Confessions of a Python fanboy

Tim Rowe digitig at gmail.com
Thu Jul 30 13:47:04 EDT 2009


2009/7/30 r <rt8396 at gmail.com>:
>
> Like your
> first lay, your first programing language can leave an indelible mark
> on you

That's true. FOCAL scarred me for life.

> but i now realize Ruby has some good
> things going for it.

Any language that gets any sort of real use has to have. For instance,
I love Ada's numeric types (you can specify either the minimum number
of significant figures or the maximum delta for a real type, and it
will give you a type that satisfies that -- or a compilation error if
it can't.  That matches genuine problem domains far better than having
to remember how many bits in a double on this particular system, and
reduces portability bugs).

> 3.) true OOP
> Now before you go and get all "huffy" over this statement, hear me
> out. Python is the best language in the world. But it damn sure has
> some warts! "len(this)" instead of "obj.length" max(that) instead of
> [1,2,3,4,5].max(). You know what i am talking about here people. We
> all get complacent and It seems easier to just cope with these
> problems instead of fighting for change. But look at the French,  WHAT
> THE HELL HAS THAT DONE FOR THEM, *NOTHING*!!!!
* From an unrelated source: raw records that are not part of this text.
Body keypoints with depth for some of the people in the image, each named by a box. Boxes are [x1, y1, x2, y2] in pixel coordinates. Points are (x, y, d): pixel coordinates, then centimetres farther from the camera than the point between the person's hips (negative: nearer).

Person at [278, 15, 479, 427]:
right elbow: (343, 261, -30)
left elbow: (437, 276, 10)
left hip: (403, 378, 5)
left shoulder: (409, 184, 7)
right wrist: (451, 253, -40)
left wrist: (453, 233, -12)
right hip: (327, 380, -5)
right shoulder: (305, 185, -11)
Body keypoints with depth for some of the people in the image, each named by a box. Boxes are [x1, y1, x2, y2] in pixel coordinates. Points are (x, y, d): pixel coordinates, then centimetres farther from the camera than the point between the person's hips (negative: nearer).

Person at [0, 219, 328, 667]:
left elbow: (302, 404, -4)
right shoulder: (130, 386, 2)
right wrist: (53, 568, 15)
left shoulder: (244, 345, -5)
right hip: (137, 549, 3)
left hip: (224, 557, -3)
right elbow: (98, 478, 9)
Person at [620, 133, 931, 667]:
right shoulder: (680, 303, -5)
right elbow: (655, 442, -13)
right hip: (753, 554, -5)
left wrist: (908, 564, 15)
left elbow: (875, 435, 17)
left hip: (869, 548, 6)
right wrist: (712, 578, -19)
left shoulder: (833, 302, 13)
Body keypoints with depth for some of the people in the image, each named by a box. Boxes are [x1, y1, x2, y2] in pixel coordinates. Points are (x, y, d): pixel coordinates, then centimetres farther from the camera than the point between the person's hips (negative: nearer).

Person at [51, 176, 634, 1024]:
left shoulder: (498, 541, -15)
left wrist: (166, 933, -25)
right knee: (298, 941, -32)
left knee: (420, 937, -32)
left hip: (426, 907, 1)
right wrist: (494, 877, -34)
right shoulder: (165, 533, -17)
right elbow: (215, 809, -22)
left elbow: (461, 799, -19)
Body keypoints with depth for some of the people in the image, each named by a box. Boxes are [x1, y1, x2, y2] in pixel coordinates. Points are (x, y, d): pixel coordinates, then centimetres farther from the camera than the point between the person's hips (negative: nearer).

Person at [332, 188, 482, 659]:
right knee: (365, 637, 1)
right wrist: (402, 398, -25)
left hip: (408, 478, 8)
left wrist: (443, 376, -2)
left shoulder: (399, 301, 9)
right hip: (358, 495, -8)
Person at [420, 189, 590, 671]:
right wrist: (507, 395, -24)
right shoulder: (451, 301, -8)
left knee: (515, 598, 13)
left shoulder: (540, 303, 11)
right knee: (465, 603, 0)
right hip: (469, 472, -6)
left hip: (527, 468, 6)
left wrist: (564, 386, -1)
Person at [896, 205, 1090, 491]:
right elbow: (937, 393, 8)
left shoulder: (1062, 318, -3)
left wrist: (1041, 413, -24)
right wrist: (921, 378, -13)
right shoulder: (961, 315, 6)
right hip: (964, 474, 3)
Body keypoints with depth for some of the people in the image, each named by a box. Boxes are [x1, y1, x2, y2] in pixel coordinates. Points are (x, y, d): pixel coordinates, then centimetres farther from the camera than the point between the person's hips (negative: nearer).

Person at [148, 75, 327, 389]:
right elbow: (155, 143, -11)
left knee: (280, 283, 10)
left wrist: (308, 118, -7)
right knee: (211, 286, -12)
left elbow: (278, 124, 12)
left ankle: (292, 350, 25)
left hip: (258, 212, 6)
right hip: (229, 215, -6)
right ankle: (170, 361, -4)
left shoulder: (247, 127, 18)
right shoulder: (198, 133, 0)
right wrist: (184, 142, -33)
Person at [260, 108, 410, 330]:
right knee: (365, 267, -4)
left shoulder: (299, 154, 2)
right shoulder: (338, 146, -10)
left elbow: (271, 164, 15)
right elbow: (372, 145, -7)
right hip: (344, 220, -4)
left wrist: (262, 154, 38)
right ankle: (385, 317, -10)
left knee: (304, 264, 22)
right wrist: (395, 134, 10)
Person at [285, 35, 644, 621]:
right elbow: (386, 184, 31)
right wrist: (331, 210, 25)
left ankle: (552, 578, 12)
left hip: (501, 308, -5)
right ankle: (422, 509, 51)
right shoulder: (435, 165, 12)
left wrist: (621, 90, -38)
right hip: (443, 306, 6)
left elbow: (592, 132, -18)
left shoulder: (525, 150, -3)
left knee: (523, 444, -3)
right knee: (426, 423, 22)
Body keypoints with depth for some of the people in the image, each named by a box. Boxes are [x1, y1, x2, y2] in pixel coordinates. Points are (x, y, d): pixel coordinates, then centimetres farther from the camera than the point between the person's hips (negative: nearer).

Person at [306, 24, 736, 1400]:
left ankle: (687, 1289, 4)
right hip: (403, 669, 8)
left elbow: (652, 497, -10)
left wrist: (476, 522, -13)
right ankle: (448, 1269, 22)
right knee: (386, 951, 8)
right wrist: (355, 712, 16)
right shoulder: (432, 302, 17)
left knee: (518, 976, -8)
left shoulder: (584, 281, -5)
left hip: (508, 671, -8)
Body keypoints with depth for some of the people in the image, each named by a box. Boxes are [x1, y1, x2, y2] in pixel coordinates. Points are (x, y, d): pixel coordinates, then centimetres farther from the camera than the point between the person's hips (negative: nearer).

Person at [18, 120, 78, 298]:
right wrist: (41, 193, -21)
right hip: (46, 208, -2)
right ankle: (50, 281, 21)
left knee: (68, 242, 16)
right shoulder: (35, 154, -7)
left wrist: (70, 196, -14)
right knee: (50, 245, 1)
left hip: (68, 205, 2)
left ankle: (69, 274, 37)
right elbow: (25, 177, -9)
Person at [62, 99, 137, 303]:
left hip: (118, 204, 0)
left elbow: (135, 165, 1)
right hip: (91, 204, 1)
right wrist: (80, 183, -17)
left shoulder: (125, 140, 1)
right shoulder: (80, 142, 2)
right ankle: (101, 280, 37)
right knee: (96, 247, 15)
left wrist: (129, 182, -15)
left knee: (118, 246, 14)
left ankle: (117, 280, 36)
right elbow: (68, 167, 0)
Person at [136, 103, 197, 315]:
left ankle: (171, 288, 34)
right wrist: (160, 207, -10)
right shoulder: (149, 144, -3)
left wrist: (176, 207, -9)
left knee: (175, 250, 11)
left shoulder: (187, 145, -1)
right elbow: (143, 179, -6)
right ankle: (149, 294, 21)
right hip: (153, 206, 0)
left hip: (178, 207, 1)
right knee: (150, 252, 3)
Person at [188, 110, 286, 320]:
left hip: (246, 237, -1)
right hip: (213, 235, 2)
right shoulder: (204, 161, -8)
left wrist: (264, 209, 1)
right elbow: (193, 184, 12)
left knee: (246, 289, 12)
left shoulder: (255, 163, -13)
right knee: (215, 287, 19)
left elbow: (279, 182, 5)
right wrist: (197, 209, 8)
I seem to recall recent studies showing that the French were on
average happier than Brits or Americans. Don't knock it!

> As for the rest of Ruby, i am not impressed. The redundant usage of
> "end" over indention perplexes me. The Perlish feel of "require" and
> the horrifically cryptic idioms of Ruby regular expressions. The
> "puts" and "gets" seem childish and the math class does not even have
> a degrees or radians function!

The operating system dependency built into the language did it for me.
That and the fact that I couldn't stop laughing for long enough to
learn any more when I read in the Pragmatic Programmer's Guide that
"Ruby, unlike less flexible languages, lets you alter the value of a
constant." Yep, as they say "Bug" = "Undocumented feature"!